Task description: Return the lines below that contain the word "radius".

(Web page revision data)
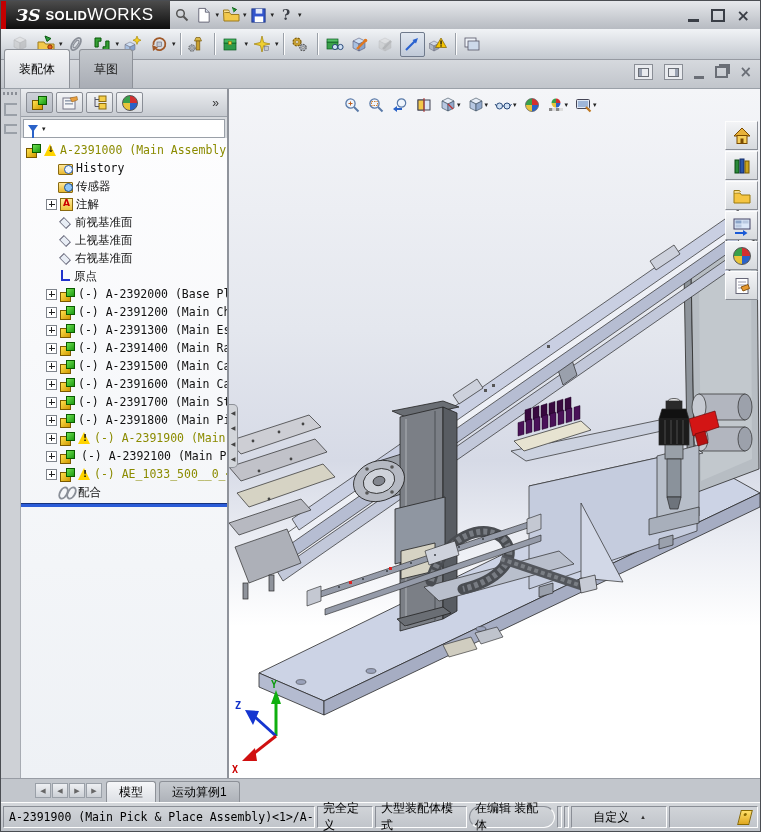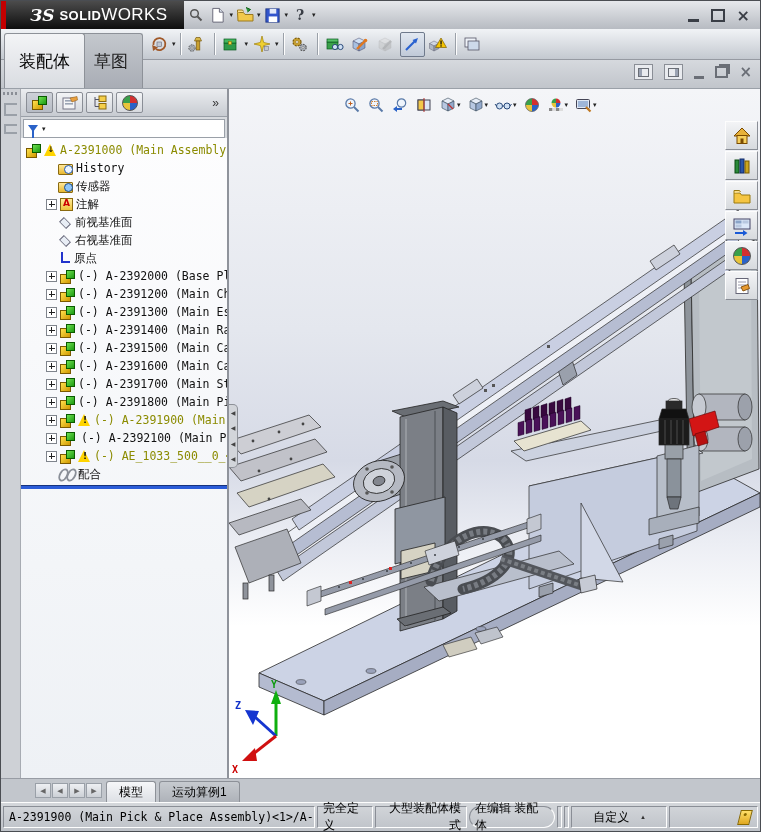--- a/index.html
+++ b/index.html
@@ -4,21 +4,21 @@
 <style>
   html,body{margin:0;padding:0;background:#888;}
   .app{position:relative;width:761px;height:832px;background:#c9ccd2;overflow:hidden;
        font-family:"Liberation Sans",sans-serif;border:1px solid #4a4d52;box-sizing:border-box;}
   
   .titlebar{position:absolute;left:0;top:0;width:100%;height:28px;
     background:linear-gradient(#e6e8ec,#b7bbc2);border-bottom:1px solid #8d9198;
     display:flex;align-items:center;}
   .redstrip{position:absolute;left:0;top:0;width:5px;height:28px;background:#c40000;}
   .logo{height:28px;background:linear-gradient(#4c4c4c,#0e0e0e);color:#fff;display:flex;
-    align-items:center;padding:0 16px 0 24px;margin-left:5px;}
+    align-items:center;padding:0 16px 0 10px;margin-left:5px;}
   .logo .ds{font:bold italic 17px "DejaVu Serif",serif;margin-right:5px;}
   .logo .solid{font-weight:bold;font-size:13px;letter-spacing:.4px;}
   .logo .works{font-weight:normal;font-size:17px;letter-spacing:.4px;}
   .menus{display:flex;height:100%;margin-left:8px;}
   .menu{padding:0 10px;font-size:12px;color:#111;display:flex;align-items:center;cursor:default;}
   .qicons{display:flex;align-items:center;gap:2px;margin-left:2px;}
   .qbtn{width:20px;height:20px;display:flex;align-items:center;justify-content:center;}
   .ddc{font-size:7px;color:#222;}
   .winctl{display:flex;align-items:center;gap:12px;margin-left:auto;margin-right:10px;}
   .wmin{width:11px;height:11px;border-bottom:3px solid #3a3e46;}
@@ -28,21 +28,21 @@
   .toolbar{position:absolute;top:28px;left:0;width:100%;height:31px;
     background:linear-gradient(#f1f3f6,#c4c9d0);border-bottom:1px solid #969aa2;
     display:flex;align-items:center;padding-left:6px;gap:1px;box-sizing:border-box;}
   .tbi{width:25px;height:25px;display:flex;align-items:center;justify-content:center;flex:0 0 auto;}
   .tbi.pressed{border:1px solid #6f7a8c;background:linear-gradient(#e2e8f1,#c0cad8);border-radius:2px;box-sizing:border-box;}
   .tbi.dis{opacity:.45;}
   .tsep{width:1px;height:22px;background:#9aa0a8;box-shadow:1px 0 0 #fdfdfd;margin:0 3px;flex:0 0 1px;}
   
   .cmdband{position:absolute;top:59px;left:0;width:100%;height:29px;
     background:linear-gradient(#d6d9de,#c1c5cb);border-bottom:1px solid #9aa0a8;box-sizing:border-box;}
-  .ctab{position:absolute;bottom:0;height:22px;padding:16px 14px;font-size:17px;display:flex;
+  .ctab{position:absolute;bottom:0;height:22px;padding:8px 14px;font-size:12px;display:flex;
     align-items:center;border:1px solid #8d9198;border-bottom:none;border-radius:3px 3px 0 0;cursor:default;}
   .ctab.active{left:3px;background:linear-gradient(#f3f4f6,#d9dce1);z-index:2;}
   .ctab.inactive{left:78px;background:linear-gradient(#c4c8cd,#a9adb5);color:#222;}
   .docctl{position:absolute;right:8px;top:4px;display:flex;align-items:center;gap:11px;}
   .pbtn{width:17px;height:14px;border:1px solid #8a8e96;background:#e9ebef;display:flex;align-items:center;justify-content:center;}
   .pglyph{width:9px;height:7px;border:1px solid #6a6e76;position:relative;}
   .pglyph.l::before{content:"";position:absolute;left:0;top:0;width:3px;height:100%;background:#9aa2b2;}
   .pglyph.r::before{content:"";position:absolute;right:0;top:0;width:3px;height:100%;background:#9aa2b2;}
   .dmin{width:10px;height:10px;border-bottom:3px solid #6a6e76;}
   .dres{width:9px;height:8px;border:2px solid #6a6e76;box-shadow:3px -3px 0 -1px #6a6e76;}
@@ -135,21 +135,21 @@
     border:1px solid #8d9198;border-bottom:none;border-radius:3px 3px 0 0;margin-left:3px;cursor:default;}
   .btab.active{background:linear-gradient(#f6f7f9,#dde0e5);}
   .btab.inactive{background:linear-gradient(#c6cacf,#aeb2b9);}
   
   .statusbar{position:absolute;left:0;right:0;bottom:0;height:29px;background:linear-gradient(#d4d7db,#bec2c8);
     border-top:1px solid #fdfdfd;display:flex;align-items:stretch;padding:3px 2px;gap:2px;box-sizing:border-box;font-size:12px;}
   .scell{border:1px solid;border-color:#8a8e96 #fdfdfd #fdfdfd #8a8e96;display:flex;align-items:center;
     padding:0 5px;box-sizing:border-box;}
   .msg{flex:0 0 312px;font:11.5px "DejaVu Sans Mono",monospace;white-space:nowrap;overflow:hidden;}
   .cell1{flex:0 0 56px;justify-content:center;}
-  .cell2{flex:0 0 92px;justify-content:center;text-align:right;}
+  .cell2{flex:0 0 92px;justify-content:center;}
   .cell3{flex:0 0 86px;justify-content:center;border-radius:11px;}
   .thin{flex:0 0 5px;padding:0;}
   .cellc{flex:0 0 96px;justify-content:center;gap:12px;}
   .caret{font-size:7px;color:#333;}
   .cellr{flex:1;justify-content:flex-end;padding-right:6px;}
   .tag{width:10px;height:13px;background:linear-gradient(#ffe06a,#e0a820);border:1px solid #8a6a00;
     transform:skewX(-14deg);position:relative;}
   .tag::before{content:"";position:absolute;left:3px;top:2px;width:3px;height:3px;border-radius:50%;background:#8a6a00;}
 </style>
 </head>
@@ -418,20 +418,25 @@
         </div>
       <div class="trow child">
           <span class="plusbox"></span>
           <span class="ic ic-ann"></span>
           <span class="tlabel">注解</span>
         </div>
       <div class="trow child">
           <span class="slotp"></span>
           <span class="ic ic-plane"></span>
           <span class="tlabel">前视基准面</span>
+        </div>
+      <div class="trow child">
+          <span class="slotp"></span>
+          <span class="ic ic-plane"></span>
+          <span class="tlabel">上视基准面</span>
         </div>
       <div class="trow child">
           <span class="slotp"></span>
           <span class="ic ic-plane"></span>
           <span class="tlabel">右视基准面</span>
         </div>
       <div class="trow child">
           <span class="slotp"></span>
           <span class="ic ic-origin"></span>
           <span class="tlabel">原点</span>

* * *

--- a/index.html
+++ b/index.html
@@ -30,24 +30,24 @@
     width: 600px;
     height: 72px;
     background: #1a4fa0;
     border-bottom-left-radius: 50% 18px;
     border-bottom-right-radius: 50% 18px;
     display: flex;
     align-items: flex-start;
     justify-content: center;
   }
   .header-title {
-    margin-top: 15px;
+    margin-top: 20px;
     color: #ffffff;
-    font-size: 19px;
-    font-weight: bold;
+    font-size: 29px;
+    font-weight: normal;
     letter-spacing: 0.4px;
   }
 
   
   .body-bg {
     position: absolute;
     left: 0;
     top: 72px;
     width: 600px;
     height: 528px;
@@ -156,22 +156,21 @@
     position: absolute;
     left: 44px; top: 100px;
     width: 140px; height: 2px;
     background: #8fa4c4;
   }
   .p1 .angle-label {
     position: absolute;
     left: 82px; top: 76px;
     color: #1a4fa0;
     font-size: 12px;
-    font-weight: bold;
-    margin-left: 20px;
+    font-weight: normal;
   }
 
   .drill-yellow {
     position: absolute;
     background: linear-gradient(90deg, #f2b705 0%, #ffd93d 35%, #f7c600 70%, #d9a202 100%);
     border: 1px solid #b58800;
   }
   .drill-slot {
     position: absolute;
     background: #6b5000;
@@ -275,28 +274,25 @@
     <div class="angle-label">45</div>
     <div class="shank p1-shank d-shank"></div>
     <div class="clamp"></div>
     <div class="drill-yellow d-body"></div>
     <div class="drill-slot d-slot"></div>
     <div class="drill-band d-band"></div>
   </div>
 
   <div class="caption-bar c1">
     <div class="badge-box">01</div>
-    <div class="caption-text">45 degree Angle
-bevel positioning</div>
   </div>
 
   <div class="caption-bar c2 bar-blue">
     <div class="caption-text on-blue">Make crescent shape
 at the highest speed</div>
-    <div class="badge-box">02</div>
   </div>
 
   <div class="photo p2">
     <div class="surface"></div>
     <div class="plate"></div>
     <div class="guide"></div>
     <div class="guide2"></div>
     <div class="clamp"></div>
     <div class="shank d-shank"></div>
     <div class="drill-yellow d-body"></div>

Exercise output:
   .tbi.pressed{border:1px solid #6f7a8c;background:linear-gradient(#e2e8f1,#c0cad8);border-radius:2px;box-sizing:border-box;}
     align-items:center;border:1px solid #8d9198;border-bottom:none;border-radius:3px 3px 0 0;cursor:default;}
     border:1px solid #8d9198;border-bottom:none;border-radius:3px 3px 0 0;margin-left:3px;cursor:default;}
   .cell3{flex:0 0 86px;justify-content:center;border-radius:11px;}
   .tag::before{content:"";position:absolute;left:3px;top:2px;width:3px;height:3px;border-radius:50%;background:#8a6a00;}
     border-bottom-left-radius: 50% 18px;
     border-bottom-right-radius: 50% 18px;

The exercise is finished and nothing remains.